### EXERCISE AIM
In the thread on C++ command handlers, why does the first answer pass the request, response, and session to execute as method parameters instead of constructor arguments?
===== TEXT FOR ANALYSIS
As for your command handlers, "one class per command handler" is the right approach:

class Command {
  virtual void execute(Request *request, Response *response, Session *session) = 0;
}

Note that I rolled up all the common session handles (DB, Foo etc.) into a single object instead of passing around a whole bunch of parameters. Also making these method parameters instead of constructor arguments means you only need one instance of each command.

Next, you would have a CommandFactory which contains the map of command names to command objects:

class CommandFactory {
  std::map<UTF8String, Command *> handlers;

  Command *getCommand(const UTF8String &name) {
    return handlers[name];
  }
}

If you've done all this, the Worker becomes extremely thin and simply coordinates everything:

class Worker {
  Protocol *protocol;
  CommandFactory *commandFactory;
  Session *session;

  void handleRequest() {
    Request *request = protocol->readRequest();
    Response response;

    Command *command = commandFactory->getCommand(request->getCommandName());
    command->execute(request, &response, session);

    protocol->writeResponse(&response);
  }
}

answered Aug 12 '12 at 17:36

casablanca

69,683
7
133
150

1

+1 cause I really like this solution. I've used it myself in production code. However, here's a word of advice. Beware that when using "one class per command handler" approach, you will literally end up with over a hundred classes of mostly boilerplate. I've once written an XMLRPC server where I had "only" about two dozen handler classes, but that became a real pain after a while. If I could to do it again, I'd definitely think twice and probably opt for multiple member functions. Perhaps you could refactor related functions into a handful separate classes. Try to find a good middle way. – djf Aug 13 '12 at 22:42
@djf: Having many small classes should not be a pain if designed properly. But usually this is a sign that something is wrong with the service interface itself -- why is a single service exposing so many methods? – casablanca Aug 14 '12 at 03:23
1

I agree completely. Frunsi is looking at 130 methods in the interface!! I think redesigning the interface should happen before refactoring the server implementation. Just my 2¢. – djf Aug 14 '12 at 10:12
@djf: I didn't realize that the OP actually mentioned 130 methods in his question, so yes, your comment is all the more relevant. :) – casablanca Aug 15 '12 at 03:56
@djf: Having those 130 methods is a topic on its own. Yes, a redesign would help a bit (e.g. a more OOP-like protocol), but there still would be a lot of methods and many special cases. Its complex software, not just an abstract "manage some objects thing", nor pure CRUD thing. – Frunsi Aug 15 '12 at 14:38
Nice solution. Is it reasonable to encapsulate read/write command non-primitive parameters? – user1154664 Aug 15 '12 at 18:12
@djf Great response to the given question. Especially the runtime Factory lookup -- I find a lot of C++ programs shy away from these practices too often as a form pre-optimization. – Pyrce Aug 15 '12 at 21:47
OK, accepted! However, I will try to keep heap allocations to a minimum, as well as all initialization work (though workers are pre-allocated, there may be high-load situations where worker instances must be created when new clients connect [it works similar to "Apache Worker MPM": some pre-allocated workers in standby mode, and up to max no. additional workers when required]). Maybe I will also use two-staged handlers (as in the answer from TheSteve). – Frunsi Aug 15 '12 at 22:33
With DI frameworks like [Boost DI](https://github.com/boost-experimental/di) or [Fruit] (https://github.com/google/fruit) available, it's actually preferable to take those dependencies via the Command handler constructor. Then you can have a narrow signature for `execute`, and declare only what you need explicitly in each individual ctor without it ballooning. – John Neuhaus Apr 26 '18 at 22:51

score 5 · Answer 2 · answered Aug 10 '12 at 05:41

If it were me I would probably use a hybrid solution of the two in your question.
==========
===== PROVIDED RECORDS
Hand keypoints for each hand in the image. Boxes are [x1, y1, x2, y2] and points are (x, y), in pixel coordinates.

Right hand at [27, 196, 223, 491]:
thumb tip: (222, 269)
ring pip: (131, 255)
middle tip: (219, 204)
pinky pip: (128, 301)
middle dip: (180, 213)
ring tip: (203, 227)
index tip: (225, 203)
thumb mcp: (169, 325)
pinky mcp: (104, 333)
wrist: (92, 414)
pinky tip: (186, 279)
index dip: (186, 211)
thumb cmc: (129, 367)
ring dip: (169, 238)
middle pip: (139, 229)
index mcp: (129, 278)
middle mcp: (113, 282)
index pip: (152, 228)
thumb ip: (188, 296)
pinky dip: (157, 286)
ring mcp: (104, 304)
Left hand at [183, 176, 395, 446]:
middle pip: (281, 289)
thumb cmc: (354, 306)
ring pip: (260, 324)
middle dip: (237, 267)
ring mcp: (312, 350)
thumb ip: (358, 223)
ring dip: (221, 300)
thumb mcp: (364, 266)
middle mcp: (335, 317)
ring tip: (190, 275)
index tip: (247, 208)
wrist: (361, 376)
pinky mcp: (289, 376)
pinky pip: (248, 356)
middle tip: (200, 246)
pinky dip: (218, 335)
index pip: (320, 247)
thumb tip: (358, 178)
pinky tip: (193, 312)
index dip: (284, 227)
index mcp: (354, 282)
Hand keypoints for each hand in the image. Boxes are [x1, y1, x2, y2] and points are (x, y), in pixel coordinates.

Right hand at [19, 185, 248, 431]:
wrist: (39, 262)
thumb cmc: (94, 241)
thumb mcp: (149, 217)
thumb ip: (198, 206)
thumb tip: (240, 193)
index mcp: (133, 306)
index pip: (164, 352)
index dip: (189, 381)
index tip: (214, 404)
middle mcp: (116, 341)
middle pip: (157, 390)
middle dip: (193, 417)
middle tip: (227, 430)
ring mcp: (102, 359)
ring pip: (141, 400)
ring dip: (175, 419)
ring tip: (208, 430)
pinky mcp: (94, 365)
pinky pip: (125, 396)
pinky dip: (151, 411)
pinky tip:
==========
### RESULT BELOW
Making them method parameters means only one instance of each command is needed. The same command object can then serve every request.